_Description of the task:_ Exact duplicates of all the records are needed.
[Opening Information provided section]
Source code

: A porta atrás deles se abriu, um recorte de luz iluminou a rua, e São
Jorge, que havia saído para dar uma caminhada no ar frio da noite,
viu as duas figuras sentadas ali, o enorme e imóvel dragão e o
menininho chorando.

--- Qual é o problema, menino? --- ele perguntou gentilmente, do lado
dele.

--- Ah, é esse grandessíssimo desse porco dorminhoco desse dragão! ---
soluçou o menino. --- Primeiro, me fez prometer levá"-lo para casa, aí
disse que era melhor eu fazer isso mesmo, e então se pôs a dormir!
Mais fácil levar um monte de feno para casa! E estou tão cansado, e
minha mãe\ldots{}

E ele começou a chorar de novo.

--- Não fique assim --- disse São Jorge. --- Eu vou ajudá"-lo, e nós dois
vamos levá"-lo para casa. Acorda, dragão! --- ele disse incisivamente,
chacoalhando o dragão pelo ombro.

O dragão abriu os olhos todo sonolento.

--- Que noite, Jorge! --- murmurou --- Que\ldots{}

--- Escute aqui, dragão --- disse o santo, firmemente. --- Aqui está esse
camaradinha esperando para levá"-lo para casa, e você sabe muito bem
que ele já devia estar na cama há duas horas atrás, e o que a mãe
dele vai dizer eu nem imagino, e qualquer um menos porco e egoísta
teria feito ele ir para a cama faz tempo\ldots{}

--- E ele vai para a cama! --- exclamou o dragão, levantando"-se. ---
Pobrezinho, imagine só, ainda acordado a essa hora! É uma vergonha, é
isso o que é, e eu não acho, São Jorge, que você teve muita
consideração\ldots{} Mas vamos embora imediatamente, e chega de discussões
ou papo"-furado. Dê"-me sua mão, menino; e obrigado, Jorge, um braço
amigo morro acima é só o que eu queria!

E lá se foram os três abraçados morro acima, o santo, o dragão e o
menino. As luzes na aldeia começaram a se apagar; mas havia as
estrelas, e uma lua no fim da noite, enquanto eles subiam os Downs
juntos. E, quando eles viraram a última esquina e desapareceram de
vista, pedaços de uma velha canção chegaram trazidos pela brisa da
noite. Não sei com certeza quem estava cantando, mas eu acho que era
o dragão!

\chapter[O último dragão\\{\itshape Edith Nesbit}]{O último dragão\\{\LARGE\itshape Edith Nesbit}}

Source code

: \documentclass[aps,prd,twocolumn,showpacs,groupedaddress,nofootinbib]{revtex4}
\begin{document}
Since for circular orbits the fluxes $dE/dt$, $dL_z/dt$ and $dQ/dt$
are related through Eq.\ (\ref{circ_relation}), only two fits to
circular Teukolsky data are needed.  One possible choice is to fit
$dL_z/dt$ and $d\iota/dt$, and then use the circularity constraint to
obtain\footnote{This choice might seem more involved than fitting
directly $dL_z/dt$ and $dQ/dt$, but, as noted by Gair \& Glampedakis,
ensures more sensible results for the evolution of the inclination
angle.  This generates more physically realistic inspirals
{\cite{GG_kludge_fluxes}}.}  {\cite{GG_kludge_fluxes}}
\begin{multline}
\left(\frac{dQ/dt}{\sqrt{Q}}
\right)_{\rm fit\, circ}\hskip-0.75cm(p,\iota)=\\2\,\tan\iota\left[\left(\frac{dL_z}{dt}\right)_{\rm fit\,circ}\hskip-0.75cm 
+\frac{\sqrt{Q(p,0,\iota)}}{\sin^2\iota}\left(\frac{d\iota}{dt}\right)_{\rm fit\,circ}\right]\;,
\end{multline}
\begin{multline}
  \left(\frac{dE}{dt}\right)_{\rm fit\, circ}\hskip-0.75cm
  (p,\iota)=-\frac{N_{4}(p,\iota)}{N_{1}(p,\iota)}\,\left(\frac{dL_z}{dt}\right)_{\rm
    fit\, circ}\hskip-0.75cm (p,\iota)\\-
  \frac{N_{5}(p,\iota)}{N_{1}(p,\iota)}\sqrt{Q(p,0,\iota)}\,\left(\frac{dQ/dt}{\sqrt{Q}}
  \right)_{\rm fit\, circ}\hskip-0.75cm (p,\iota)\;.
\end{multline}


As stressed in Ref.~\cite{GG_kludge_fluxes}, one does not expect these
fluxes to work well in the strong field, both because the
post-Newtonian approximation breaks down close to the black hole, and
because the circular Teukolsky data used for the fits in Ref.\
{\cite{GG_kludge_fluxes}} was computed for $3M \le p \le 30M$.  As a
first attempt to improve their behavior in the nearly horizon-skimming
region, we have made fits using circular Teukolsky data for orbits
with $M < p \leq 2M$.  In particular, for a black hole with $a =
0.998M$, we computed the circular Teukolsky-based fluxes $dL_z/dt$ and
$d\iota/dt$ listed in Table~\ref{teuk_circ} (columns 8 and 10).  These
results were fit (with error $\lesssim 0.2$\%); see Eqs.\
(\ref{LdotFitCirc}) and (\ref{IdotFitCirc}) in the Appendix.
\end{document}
[Closing Information provided section]
_Task response:_
Source code

: A porta atrás deles se abriu, um recorte de luz iluminou a rua, e São
Jorge, que havia saído para dar uma caminhada no ar frio da noite,
viu as duas figuras sentadas ali, o enorme e imóvel dragão e o
menininho chorando.

--- Qual é o problema, menino? --- ele perguntou gentilmente, do lado
dele.

--- Ah, é esse grandessíssimo desse porco dorminhoco desse dragão! ---
soluçou o menino. --- Primeiro, me fez prometer levá"-lo para casa, aí
disse que era melhor eu fazer isso mesmo, e então se pôs a dormir!
Mais fácil levar um monte de feno para casa! E estou tão cansado, e
minha mãe\ldots{}

E ele começou a chorar de novo.

--- Não fique assim --- disse São Jorge. --- Eu vou ajudá"-lo, e nós dois
vamos levá"-lo para casa. Acorda, dragão! --- ele disse incisivamente,
chacoalhando o dragão pelo ombro.

O dragão abriu os olhos todo sonolento.

--- Que noite, Jorge! --- murmurou --- Que\ldots{}

--- Escute aqui, dragão --- disse o santo, firmemente. --- Aqui está esse
camaradinha esperando para levá"-lo para casa, e você sabe muito bem
que ele já devia estar na cama há duas horas atrás, e o que a mãe
dele vai dizer eu nem imagino, e qualquer um menos porco e egoísta
teria feito ele ir para a cama faz tempo\ldots{}

--- E ele vai para a cama! --- exclamou o dragão, levantando"-se. ---
Pobrezinho, imagine só, ainda acordado a essa hora! É uma vergonha, é
isso o que é, e eu não acho, São Jorge, que você teve muita
consideração\ldots{} Mas vamos embora imediatamente, e chega de discussões
ou papo"-furado. Dê"-me sua mão, menino; e obrigado, Jorge, um braço
amigo morro acima é só o que eu queria!

E lá se foram os três abraçados morro acima, o santo, o dragão e o
menino. As luzes na aldeia começaram a se apagar; mas havia as
estrelas, e uma lua no fim da noite, enquanto eles subiam os Downs
juntos. E, quando eles viraram a última esquina e desapareceram de
vista, pedaços de uma velha canção chegaram trazidos pela brisa da
noite. Não sei com certeza quem estava cantando, mas eu acho que era
o dragão!

\chapter[O último dragão\\{\itshape Edith Nesbit}]{O último dragão\\{\LARGE\itshape Edith Nesbit}}

Source code

: \documentclass[aps,prd,twocolumn,showpacs,groupedaddress,nofootinbib]{revtex4}
\begin{document}
Since for circular orbits the fluxes $dE/dt$, $dL_z/dt$ and $dQ/dt$
are related through Eq.\ (\ref{circ_relation}), only two fits to
circular Teukolsky data are needed.  One possible choice is to fit
$dL_z/dt$ and $d\iota/dt$, and then use the circularity constraint to
obtain\footnote{This choice might seem more involved than fitting
directly $dL_z/dt$ and $dQ/dt$, but, as noted by Gair \& Glampedakis,
ensures more sensible results for the evolution of the inclination
angle.  This generates more physically realistic inspirals
{\cite{GG_kludge_fluxes}}.}  {\cite{GG_kludge_fluxes}}
\begin{multline}
\left(\frac{dQ/dt}{\sqrt{Q}}
\right)_{\rm fit\, circ}\hskip-0.75cm(p,\iota)=\\2\,\tan\iota\left[\left(\frac{dL_z}{dt}\right)_{\rm fit\,circ}\hskip-0.75cm 
+\frac{\sqrt{Q(p,0,\iota)}}{\sin^2\iota}\left(\frac{d\iota}{dt}\right)_{\rm fit\,circ}\right]\;,
\end{multline}
\begin{multline}
  \left(\frac{dE}{dt}\right)_{\rm fit\, circ}\hskip-0.75cm
  (p,\iota)=-\frac{N_{4}(p,\iota)}{N_{1}(p,\iota)}\,\left(\frac{dL_z}{dt}\right)_{\rm
    fit\, circ}\hskip-0.75cm (p,\iota)\\-
  \frac{N_{5}(p,\iota)}{N_{1}(p,\iota)}\sqrt{Q(p,0,\iota)}\,\left(\frac{dQ/dt}{\sqrt{Q}}
  \right)_{\rm fit\, circ}\hskip-0.75cm (p,\iota)\;.
\end{multline}


As stressed in Ref.~\cite{GG_kludge_fluxes}, one does not expect these
fluxes to work well in the strong field, both because the
post-Newtonian approximation breaks down close to the black hole, and
because the circular Teukolsky data used for the fits in Ref.\
{\cite{GG_kludge_fluxes}} was computed for $3M \le p \le 30M$.  As a
first attempt to improve their behavior in the nearly horizon-skimming
region, we have made fits using circular Teukolsky data for orbits
with $M < p \leq 2M$.  In particular, for a black hole with $a =
0.998M$, we computed the circular Teukolsky-based fluxes $dL_z/dt$ and
$d\iota/dt$ listed in Table~\ref{teuk_circ} (columns 8 and 10).  These
results were fit (with error $\lesssim 0.2$\%); see Eqs.\
(\ref{LdotFitCirc}) and (\ref{IdotFitCirc}) in the Appendix.
\end{document}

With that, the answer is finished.